MBK Fütüvvet Konusunu işledi

“Her Kim ki bu kapıya gelirse ekmeğini verin inancını sormayın,  mademki Allah o kuluna bir ruh vermiş ve onu yaşatıyor, o adam Ebu’l Hasan’ın sofrasında ekmek yemeğe layıktır. Allah’ın ruh vermiş olduğu, Allah’ın yarattığı bir kimseyi bir lokma ekmekten men edemezsiniz.”  Ebul Hasan Harakâni Hazretleri (KS)

Aralık ayında Mesleki Bilinç Komisyonu olarak vakfımızda yüzüne pek aşina olmadığımız, ama gönüllerimizin aynı yönde çarptığını bildiğimiz bir misafirimizi vakfımıza teşrif ettik.

Kars Harakani Vakfı Başkanı ve Evliya Cami İmam Hatip’i ve aynı zamanda bin yıla yakın bir süredir türbenin türbedarlığını yapan Uzgur ailesinden Yavuz UZGUR hocamız ile Seyyid Ebul Hasan Harakani Hazretlerini (ks) ve vakıf büyüklerimizden de sürekli dinlediğimiz “Fütüvvet”i konuştuk.

Harakani Hazretlerinin, Anadolu’ya Selçuklu Sultanı Çağrı Bey ile 1023’te geldiğini ve hizmet alanını bugün ki Evliya Cami civarında oluşturduğunu hatırlatan Uzgur Hoca, hazretin dergâhın kapısına “Her Kim Bu Kapıya Gelirse Ekmeğini Verin İnancını Sormayın, mademki Allah o kuluna bir ruh vermiş onu yaşatıyor, o adam Ebu’l Hasan’ın sofrasında ekmek yemeğe layıktır. Allah’ın ruh vermiş olduğu Allah’ın yarattığı bir kimseyi bir lokma ekmekten men edemezsiniz.”

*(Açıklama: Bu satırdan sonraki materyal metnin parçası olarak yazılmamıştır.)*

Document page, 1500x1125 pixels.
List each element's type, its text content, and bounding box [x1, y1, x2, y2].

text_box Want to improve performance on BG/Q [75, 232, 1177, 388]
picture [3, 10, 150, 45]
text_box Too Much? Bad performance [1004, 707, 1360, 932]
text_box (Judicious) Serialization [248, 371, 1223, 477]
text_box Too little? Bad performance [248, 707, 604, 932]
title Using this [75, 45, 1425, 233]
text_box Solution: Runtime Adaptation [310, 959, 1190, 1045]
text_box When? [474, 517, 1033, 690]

963 yılında Horasan’ın Rey şehrinin Harakan köyünde dünyaya gelen Harakâni Hazretleri, eğitimini tamamladıktan sonra 1023’te Anadolu’ya teşrif eder ve burada gönülleri bir potada eritip, ihyâ ve irşad görevini ifâ eder. 1033’te Şehid olan Harakani Hazretlerinin türbesi Kars Kalesinin altındadır. Şehadet mertebesine erişen ilk Anadolu Dervişlerinden birisidir.

Diğergamlık ile ilgili sözlerinden bir kısmını aşağıda not ederek sözlerimizi bitiriyoruz:

“Sabahleyin yatağından kalkan âlim, ilminin artmasını, zâhid zühdünün artmasını ister. Ben ise bir kardeşinin gönlünü neşeyle doldurma ve onu sevindirme derdindeyim” derdi.

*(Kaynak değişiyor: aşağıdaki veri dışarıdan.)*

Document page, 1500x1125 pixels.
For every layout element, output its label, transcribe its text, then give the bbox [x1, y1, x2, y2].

“Türkistan’dan Şam’a kadar olan sahada birinin parmağına batan diken, benim parmağıma batmıştır, birinin ayağına çarpan taş, benim ayağıma çarpmıştır. Onun acısını ben de duyarım. Bir kalpte üzüntü varsa, o kalp benim kalbimdir.”

“Sulh bütün halkla, cenk ise nefisledir.”